As explained above, according to the present invention, it is possible to detect deterioration in the responsiveness of the downstream air-fuel ratio sensor, and in this case,
Since the air-fuel ratio feedback control by the downstream air-fuel ratio sensor is stopped, this is useful for reducing NOx emissions, etc.
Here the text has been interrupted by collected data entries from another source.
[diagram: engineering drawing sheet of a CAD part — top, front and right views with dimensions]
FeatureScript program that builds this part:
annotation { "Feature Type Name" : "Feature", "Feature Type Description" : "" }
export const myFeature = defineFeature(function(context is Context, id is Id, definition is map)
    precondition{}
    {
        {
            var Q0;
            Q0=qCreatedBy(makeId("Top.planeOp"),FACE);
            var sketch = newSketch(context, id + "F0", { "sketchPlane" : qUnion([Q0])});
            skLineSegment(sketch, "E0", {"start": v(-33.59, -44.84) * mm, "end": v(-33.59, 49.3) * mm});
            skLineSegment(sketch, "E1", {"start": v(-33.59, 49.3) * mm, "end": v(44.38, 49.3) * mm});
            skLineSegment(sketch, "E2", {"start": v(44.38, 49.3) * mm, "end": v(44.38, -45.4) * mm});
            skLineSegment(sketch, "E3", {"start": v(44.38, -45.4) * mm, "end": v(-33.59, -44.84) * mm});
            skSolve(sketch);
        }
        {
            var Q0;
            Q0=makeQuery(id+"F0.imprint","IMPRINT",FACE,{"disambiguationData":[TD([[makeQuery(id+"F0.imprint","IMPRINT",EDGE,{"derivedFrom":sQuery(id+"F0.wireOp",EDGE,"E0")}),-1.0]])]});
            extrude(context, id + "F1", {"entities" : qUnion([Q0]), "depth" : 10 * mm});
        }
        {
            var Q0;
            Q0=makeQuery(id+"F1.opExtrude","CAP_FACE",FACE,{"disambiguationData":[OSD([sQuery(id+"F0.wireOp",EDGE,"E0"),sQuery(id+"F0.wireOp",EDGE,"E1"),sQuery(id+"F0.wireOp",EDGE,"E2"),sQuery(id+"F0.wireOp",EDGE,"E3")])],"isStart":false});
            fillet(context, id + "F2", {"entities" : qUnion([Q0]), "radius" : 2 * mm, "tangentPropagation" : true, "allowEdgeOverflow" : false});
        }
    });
[Brief explanation of drawings]

Fig. 1 is an overall bronch diagram for explaining the present invention in detail, Fig. 2 is a single 0□ sensor system and a double 02 sensor system.
Fig. 3 is an overall schematic diagram showing an embodiment of the air-fuel ratio and control device for an internal combustion engine according to the present invention; Figs. 4, 6, 7, and 9; Figure 10 is a flowchart to explain the operation of the control circuit in Figure 3, Figure 5 is a timing diagram to supplement the flowchart in Figure 4, and Figure 8 is a supplementary flowchart in Figure 7. FIG. 2 is a timing diagram for explanation. 1... Engine body, 3... Air flow meter,
4... Distributor, 5.6... Crank angle sensor, 10... Control circuit, 12... Catalytic converter, 13... Upstream side (first) 02 sensor, 15...
Downstream side (second) 0□ sensor, 17... Idle switch, 18... Alarm. 00...The worst single 0□ system ■...Double 02 system Figure 4 Figure 8 Figure 10

Claims (1)

[Claims] 1. A three-way catalyst provided in an exhaust passage of an internal combustion engine; and an upstream air-fuel ratio sensor provided in the exhaust passage upstream of the three-way catalyst to detect the air-fuel ratio of the engine. , a downstream air-fuel ratio sensor that is provided in the exhaust passage downstream of the three-way catalyst and detects the air-fuel ratio of the engine; an air-fuel ratio adjusting means for adjusting the air-fuel ratio of the engine; a fuel-cut state determining means for determining whether the engine is in a fuel-cut state; and an upstream air-fuel ratio sensor when the engine is in a fuel-cut state. a time measuring means for measuring the time from the point in time when the output of the downstream side air-fuel ratio sensor indicates lean to the point in time when the output of the downstream air-fuel ratio sensor indicates lean; Comparing means for comparing with a determined predetermined time; and stopping means for stopping air-fuel ratio adjustment by the downstream air-fuel ratio sensor in the air-fuel ratio adjusting means when the measured time is equal to or greater than the predetermined time. Air-fuel ratio control device for internal combustion engines. 2. The air-fuel ratio control device for an internal combustion engine according to claim 1, which displays a failure of the downstream air-fuel ratio sensor when the air-fuel ratio adjustment by the downstream air-fuel ratio sensor is stopped. 3. The air-fuel ratio control device for an internal combustion engine according to claim 1, which restarts air-fuel ratio adjustment by the downstream air-fuel ratio sensor when the measured time is less than the predetermined time.